O líder do caminhoneiros, Wallace Costa Landim, conhecido como Chorão, afirmou que o congelamento no preço do diesel pelo período de 15 dias não é o suficiente para evitar uma greve da categoria. A Petrobrás havia anunciado mudanças na periodicidade de reajuste nos preços do diesel vendido para as refinarias, os preços passão a ser reajustados, no mínimo, a cada 15 dias, anteriormente a petroleira reajustava o combustível em intervalos menores.

Além disso a Petrobras também informou que sua subsidiária Petrobras Distribuidora S.A. (BR) está desenvolvendo um cartão de pagamentos que viabilizará a compra por caminhoneiros de litros de diesel a preço fixo nos postos com a bandeira BR (Cartão Caminhoneiro).

Registros de uma fonte de dados:
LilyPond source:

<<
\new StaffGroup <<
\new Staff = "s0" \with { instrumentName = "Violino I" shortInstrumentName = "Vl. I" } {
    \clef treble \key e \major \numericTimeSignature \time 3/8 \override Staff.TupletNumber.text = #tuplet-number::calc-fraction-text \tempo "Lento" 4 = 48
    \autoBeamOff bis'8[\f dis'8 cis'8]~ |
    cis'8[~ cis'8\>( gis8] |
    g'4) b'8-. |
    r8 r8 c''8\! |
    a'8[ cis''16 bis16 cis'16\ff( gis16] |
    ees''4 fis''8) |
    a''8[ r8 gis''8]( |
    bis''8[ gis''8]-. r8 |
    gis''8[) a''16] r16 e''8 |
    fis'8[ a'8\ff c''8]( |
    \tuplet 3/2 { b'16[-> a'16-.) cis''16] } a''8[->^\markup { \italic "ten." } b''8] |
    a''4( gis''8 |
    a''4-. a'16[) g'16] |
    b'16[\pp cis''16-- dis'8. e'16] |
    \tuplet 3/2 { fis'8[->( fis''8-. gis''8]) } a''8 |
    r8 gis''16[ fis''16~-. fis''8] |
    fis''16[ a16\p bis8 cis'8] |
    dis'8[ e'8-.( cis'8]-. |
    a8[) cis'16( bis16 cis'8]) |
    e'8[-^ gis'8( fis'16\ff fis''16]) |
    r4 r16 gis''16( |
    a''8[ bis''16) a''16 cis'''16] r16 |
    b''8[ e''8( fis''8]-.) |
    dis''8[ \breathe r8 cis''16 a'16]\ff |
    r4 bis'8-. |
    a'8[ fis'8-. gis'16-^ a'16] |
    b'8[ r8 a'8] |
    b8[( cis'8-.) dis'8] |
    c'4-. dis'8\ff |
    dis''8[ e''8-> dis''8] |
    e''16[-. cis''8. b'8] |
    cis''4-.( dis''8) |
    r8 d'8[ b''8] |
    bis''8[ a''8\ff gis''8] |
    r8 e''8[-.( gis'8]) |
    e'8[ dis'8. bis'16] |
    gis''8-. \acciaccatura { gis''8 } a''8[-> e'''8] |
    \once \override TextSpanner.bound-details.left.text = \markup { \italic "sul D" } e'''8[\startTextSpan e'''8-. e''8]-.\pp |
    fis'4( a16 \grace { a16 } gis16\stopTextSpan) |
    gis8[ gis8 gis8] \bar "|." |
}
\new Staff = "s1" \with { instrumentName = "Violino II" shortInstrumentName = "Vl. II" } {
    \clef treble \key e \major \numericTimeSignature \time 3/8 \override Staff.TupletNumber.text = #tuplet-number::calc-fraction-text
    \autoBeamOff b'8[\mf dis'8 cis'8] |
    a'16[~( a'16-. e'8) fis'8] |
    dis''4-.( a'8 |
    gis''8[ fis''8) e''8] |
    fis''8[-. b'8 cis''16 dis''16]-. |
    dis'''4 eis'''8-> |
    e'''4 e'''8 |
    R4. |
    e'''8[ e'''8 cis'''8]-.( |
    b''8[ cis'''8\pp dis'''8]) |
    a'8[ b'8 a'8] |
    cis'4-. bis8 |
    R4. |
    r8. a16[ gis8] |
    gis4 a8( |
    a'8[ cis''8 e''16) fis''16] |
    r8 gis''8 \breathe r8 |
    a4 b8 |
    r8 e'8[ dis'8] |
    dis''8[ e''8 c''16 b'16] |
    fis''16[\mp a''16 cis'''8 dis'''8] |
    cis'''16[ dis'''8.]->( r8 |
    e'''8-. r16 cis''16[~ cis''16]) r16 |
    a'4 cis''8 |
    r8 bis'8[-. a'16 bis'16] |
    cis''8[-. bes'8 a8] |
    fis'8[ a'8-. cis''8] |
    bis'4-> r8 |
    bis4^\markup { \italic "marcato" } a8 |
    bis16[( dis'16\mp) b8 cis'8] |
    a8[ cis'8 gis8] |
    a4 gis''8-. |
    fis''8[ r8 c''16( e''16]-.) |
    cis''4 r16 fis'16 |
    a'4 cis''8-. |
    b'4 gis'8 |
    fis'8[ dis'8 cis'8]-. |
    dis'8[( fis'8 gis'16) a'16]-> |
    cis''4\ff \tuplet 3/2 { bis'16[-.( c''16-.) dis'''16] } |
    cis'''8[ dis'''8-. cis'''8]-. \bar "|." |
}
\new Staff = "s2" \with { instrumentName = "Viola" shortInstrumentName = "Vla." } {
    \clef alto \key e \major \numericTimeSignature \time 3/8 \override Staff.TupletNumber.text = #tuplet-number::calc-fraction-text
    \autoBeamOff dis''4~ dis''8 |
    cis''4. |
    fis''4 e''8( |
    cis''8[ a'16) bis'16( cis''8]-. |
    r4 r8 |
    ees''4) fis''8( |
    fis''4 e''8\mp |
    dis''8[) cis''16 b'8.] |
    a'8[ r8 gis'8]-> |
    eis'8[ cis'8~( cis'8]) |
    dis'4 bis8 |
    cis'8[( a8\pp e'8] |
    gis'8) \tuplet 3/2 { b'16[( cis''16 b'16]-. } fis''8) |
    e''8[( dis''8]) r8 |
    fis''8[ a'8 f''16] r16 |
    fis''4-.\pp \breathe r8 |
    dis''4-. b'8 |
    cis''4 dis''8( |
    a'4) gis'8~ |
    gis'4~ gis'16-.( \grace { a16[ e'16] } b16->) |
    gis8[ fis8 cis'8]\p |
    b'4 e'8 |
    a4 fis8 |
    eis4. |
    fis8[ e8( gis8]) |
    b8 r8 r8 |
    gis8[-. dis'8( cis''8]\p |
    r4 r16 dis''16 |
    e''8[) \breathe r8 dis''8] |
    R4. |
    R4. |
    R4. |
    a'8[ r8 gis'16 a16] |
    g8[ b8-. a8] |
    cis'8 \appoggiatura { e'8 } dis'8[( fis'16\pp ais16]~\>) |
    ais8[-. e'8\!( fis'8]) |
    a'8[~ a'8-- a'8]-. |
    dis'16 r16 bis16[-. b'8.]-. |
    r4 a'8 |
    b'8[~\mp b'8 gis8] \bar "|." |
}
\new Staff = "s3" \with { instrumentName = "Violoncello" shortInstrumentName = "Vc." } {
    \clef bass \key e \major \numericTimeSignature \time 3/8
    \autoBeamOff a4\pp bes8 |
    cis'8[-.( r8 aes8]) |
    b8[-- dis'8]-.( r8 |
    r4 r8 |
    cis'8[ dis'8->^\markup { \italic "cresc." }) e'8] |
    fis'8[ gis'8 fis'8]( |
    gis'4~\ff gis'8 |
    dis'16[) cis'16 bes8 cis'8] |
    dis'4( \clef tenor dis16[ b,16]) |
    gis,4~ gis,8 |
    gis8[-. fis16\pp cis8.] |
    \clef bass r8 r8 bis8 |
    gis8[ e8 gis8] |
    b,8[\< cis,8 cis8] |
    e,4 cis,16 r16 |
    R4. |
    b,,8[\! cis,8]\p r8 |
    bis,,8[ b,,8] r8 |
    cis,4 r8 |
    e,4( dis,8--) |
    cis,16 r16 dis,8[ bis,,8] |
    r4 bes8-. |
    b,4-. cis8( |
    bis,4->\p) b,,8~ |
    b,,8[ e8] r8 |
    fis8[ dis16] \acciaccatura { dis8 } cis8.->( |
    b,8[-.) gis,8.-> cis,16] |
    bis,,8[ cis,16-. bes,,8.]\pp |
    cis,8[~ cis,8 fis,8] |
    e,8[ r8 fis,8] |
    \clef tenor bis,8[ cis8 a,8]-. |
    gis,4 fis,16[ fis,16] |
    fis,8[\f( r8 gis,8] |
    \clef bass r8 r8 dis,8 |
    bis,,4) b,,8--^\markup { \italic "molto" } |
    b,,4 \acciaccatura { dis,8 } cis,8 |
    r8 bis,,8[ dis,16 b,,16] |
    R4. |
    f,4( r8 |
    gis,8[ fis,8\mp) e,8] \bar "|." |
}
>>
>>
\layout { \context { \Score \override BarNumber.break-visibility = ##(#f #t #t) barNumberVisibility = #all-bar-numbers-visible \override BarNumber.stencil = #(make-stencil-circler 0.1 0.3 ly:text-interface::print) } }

## PROBLEMA A
Resuma em duas frases a notícia sobre o preço do diesel.
## PROBLEMA B
De acordo com a notícia sobre o preço do diesel, por qual apelido é conhecido Wallace Costa Landim?
## PROBLEMA C
Escreva a continuação da notícia sobre o preço do diesel a partir do ponto em que ela termina.
As linhas constituem um material à parte, sem ligação com o texto.

## RESULTADO DO EXERCÍCIO A
O líder dos caminhoneiros, Wallace Costa Landim, conhecido como Chorão, afirmou que o congelamento do preço do diesel por 15 dias não é suficiente para evitar uma greve da categoria. A Petrobras anunciou que o diesel passará a ser reajustado no mínimo a cada 15 dias e que sua subsidiária Petrobras Distribuidora S.A. (BR) desenvolve um cartão para que caminhoneiros comprem diesel a preço fixo nos postos da bandeira BR.

## RESULTADO DO EXERCÍCIO B
Chorão.

## RESULTADO DO EXERCÍCIO C
Segundo o líder do caminhoneiros, as medidas não são suficientes para evitar uma possível greve, apesar de não apoiar o movimento pessoalmente, Landim garante que cerca de 20 grupos em todo país trabalham na articulação pela paralisação no Whatsapp. Eles fogem ao controle de lideranças sindicais com as quais o governo tem conversado. Os caminhoneiros de Minas Gerais são os que mais pressionam para a paralisação, já os do Rio de Janeiro, Rio Grande do Sul e Rio Grande do Norte estão entre os que já sinalizaram que não aprovam paralisação convocada para o próximo sábado, dia 30.


Em três ocasiões, Chorão se encontrou com representantes do Governo Federal. A primeira aconteceu no dia 15, em que esteve com o ministro da Casa Civil, Onyx Lorenzoni, ao lado de técnicos da Economia, para apresentar as reivindicações do setor. No que diz respeito aos combustíveis, os caminhoneiros pedem que o preço do diesel fique congelado por pelo menos 30 dias e seja reduzido. “A Petrobrás teve lucro exorbitante, não podemos pagar diesel em dólar. A Petrobrás não responde 100% nossas reivindicações, mas demonstra que o governo busca mecanismos para nos atender”, disse. Eles também negociam mais rigor na cobrança de fretes e construção das paradas para descanso.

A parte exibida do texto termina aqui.